4. Original pancake box with new mounting bracket (Side view)










5. Backside of new light:










6. New light with existing pancake box and new mounting bracket. I've adjusted the 2 mounting screws from pic 4 to recess as far in as I can.










As you can see it sticks out a good 3/4" from the wall. I don't know if I have any other option at this point than to cut a hole in the wall and mount a box inside the wall. Again, I'm pretty reluctant to do this as I have no experience doing this kind of thing but I'm willing to learn! Why is it that a seeminly simple job is never as easy as it should be 

Thanks again guys for any input!


----------



## Lynch (Apr 2, 2009)

Anyone else offer some ideas/help?


----------



## Proby (Jul 17, 2010)

Lynch said:


> Anyone else offer some ideas/help?


Last sentence of Post #2 :thumbsup:


----------



## frenchelectrican (Apr 12, 2006)

I will suggest that you buy a old work juction box and that will really set it back nice and you will not have anymore issue with it or get a oldwork pancake box { little hard to find it } but best is old work steel box due you have BX cable there.

Before you sink in a box make sure you don't hit the stud if you do the pancake box will be the best item you can use.

Merci.
Marc


----------



## Lynch (Apr 2, 2009)

Thanks for the idea french. I like the idea of using an old work box but am having a heck of a time finding a metal one that will work with BX cable.

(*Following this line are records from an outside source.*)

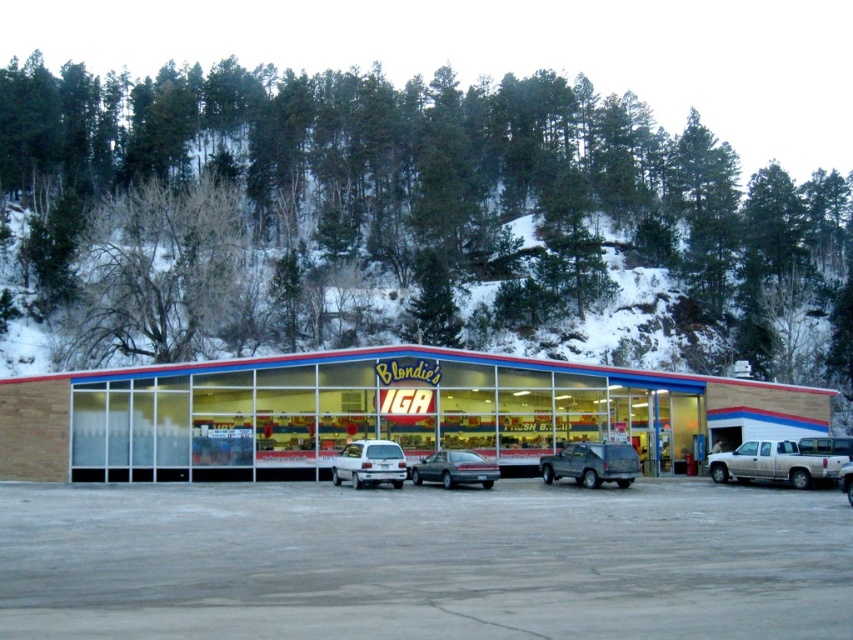
You are a delivery driver who needs to park your white matte truck at right in the parking lot near the wooden siding building at center. Considering the height difference between them, will the truck block the view of the building from the road?

The wooden siding building at center is much taller than the white matte truck at right, so parking the truck near it will not block the view of the building from the road.

You are standing at the entrance of Blondie IGA and want to move your white matte truck at right to the parking spot where the white matte hatchback at center is parked. Can you safely move the truck into that spot without needing to back out?

The white matte truck at right is 47.32 feet away from the white matte hatchback at center. Since the distance between them is quite large, you can safely move the truck into the spot without needing to back out.

You are standing at the entrance of the grocery store and want to locate the wooden siding building at center. According to the coordinates provided, where should you look relative to your current position?

The wooden siding building at center is located at coordinates point 0.645 on the x axis and 0.440 on the y axis relative to your current position at the entrance.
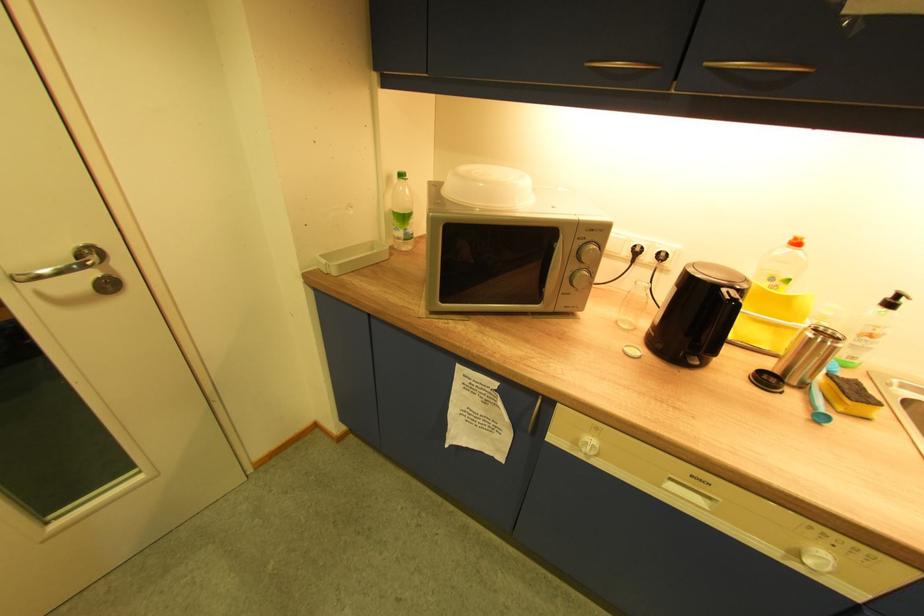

A round one would work best because of the mounting bracket for the light but I can't seem to find one anywhere! The plastic round old work boxes are readily available but that wouldn't work for BX cable as it needs the ground of a metal box, correct? Any idea where I can find a metal round old work box?

The closest thing I've found so far is this:


----------



## frenchelectrican (Apr 12, 2006)

Here a link or two what the old work box with 1/2 inch KO so you can use the BX cable.
The first one only if you have no stud behind then you can use this one.

http://www.lowes.com/pd_74219-427-506_4294821892_4294937087?productId=3129651&pl=1&currentURL=/pl_Electrical%2BBox_4294821892_4294937087_?rpp=15$No=15
I have to find a photo for old work pancake box with support ears so it will be a little while and I know not very many places will have this kind of item.

Merci.
Marc


----------



## frenchelectrican (Apr 12, 2006)

The photo you posted that will work just fine as well.

Merci.
Marc


----------



## oberkc (Dec 3, 2009)

> As you can see it sticks out a good 3/4" from the wall. I don't know if I have any other option at this point than to cut a hole in the wall and mount a box inside the wall.


Perhaps another option to consider is to add a 3/4" thick decorative trim plate around the existing box, filling the gap between the fixture and wall.


----------